● **Task to carry out**: Reproduce the material, beginning at its first line and ending with the line containing "Izraelove zajednice, da", changing each occurrence of "Mojsije" to "Moses" and leaving everything else as it stands.

● **Available data**:

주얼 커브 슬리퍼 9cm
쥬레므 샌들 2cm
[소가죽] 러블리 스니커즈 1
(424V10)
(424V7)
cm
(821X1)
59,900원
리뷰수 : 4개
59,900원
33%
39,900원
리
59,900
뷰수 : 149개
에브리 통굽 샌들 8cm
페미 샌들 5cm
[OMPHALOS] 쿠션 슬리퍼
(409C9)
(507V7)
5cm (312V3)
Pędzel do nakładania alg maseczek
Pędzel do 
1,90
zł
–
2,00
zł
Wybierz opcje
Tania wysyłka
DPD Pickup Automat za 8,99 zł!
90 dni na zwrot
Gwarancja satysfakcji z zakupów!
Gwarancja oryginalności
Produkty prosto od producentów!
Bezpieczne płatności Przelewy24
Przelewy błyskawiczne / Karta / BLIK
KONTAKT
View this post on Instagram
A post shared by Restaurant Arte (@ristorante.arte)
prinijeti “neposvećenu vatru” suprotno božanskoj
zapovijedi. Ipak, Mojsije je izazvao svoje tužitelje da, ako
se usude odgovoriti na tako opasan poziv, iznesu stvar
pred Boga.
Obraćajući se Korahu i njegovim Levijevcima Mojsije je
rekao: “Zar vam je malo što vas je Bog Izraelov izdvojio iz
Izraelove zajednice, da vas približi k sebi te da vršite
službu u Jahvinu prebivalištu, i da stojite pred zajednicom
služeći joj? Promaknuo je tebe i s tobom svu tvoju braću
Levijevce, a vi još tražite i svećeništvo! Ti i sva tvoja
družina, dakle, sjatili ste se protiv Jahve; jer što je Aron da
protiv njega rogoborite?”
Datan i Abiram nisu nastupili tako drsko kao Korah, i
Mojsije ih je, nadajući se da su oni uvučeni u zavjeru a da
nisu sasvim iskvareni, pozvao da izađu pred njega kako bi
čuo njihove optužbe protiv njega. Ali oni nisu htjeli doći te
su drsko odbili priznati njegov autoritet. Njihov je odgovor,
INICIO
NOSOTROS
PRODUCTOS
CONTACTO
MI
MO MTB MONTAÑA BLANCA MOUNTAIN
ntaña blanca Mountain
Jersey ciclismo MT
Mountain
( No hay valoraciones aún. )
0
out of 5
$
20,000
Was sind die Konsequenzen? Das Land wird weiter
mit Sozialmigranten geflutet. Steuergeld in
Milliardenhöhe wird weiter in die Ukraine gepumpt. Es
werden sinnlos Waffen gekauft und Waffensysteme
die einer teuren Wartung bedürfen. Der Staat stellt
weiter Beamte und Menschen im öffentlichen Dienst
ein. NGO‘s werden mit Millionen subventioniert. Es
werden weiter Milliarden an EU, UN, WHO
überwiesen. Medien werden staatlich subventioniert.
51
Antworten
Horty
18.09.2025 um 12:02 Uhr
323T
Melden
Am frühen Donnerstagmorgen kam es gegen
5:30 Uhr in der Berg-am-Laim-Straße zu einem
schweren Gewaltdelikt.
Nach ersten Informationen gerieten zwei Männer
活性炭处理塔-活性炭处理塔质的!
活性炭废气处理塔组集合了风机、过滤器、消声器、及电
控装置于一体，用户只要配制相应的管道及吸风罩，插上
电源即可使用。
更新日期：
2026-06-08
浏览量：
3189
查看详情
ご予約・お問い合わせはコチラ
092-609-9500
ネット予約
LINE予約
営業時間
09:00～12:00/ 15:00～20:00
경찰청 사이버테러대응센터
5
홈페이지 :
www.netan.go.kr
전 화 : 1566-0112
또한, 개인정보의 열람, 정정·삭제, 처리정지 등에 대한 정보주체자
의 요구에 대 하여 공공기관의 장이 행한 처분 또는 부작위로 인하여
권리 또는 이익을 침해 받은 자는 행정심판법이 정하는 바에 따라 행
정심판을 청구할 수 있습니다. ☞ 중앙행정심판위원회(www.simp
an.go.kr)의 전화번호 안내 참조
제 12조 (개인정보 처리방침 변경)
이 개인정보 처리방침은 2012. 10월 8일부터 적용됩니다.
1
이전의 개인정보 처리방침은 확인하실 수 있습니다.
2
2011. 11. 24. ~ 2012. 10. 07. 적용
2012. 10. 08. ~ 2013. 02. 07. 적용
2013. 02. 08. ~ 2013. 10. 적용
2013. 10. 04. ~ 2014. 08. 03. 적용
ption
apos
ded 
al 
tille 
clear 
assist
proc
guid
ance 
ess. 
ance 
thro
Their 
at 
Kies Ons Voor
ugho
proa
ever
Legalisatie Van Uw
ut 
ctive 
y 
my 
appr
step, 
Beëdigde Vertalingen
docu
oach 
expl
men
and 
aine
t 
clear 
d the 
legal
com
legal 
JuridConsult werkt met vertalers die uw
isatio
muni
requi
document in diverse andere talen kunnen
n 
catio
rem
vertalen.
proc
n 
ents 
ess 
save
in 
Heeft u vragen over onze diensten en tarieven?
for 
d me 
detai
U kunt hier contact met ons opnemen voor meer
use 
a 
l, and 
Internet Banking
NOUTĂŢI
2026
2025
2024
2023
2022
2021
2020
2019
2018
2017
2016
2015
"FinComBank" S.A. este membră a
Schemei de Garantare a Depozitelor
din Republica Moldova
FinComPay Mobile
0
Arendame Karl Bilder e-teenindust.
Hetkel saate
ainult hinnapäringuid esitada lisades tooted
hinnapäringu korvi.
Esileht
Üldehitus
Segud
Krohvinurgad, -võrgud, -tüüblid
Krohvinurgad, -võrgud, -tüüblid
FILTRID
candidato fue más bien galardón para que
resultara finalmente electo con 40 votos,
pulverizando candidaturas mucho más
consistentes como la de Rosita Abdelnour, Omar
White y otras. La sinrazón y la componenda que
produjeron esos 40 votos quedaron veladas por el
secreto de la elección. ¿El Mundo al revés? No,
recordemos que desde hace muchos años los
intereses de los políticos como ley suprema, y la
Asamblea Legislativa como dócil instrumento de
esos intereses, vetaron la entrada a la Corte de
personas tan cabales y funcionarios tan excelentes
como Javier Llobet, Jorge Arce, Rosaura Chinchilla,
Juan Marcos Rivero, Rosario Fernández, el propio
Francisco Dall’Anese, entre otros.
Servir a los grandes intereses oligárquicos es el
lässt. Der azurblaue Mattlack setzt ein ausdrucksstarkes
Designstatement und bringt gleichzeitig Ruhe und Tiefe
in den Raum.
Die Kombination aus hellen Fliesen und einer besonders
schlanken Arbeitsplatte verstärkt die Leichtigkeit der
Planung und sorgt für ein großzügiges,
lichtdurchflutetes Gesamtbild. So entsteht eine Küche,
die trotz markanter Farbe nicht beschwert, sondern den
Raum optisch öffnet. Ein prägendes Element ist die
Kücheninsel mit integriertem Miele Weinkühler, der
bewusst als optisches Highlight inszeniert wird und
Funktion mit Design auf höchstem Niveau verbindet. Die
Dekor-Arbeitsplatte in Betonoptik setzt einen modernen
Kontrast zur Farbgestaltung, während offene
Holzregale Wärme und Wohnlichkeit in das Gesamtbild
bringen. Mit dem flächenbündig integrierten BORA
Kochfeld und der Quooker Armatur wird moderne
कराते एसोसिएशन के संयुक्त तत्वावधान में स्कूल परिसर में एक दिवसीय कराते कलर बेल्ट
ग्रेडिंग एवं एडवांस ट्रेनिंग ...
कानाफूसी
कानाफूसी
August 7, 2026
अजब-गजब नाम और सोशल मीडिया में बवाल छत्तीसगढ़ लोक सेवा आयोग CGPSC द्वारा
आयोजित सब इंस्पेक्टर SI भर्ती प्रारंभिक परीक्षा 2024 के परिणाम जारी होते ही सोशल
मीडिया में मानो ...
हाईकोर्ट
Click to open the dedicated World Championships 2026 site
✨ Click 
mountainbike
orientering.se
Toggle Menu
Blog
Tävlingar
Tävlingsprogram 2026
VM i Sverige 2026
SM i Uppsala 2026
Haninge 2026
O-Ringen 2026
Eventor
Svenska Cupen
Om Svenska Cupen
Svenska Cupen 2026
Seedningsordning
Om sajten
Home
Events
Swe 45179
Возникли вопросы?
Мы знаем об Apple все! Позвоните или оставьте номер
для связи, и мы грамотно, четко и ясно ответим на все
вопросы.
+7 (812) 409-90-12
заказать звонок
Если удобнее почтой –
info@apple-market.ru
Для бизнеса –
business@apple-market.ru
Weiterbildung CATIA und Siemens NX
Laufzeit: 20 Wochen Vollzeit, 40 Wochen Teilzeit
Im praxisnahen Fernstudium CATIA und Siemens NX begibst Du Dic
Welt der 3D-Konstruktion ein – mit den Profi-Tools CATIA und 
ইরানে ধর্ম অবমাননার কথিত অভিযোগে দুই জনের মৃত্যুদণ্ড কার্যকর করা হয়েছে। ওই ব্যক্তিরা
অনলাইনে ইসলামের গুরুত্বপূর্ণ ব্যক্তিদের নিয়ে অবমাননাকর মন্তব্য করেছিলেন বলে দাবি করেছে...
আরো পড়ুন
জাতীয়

● **Solution to the problem**:
주얼 커브 슬리퍼 9cm
쥬레므 샌들 2cm
[소가죽] 러블리 스니커즈 1
(424V10)
(424V7)
cm
(821X1)
59,900원
리뷰수 : 4개
59,900원
33%
39,900원
리
59,900
뷰수 : 149개
에브리 통굽 샌들 8cm
페미 샌들 5cm
[OMPHALOS] 쿠션 슬리퍼
(409C9)
(507V7)
5cm (312V3)
Pędzel do nakładania alg maseczek
Pędzel do 
1,90
zł
–
2,00
zł
Wybierz opcje
Tania wysyłka
DPD Pickup Automat za 8,99 zł!
90 dni na zwrot
Gwarancja satysfakcji z zakupów!
Gwarancja oryginalności
Produkty prosto od producentów!
Bezpieczne płatności Przelewy24
Przelewy błyskawiczne / Karta / BLIK
KONTAKT
View this post on Instagram
A post shared by Restaurant Arte (@ristorante.arte)
prinijeti “neposvećenu vatru” suprotno božanskoj
zapovijedi. Ipak, Moses je izazvao svoje tužitelje da, ako
se usude odgovoriti na tako opasan poziv, iznesu stvar
pred Boga.
Obraćajući se Korahu i njegovim Levijevcima Moses je
rekao: “Zar vam je malo što vas je Bog Izraelov izdvojio iz
Izraelove zajednice, da vas približi k sebi te da vršite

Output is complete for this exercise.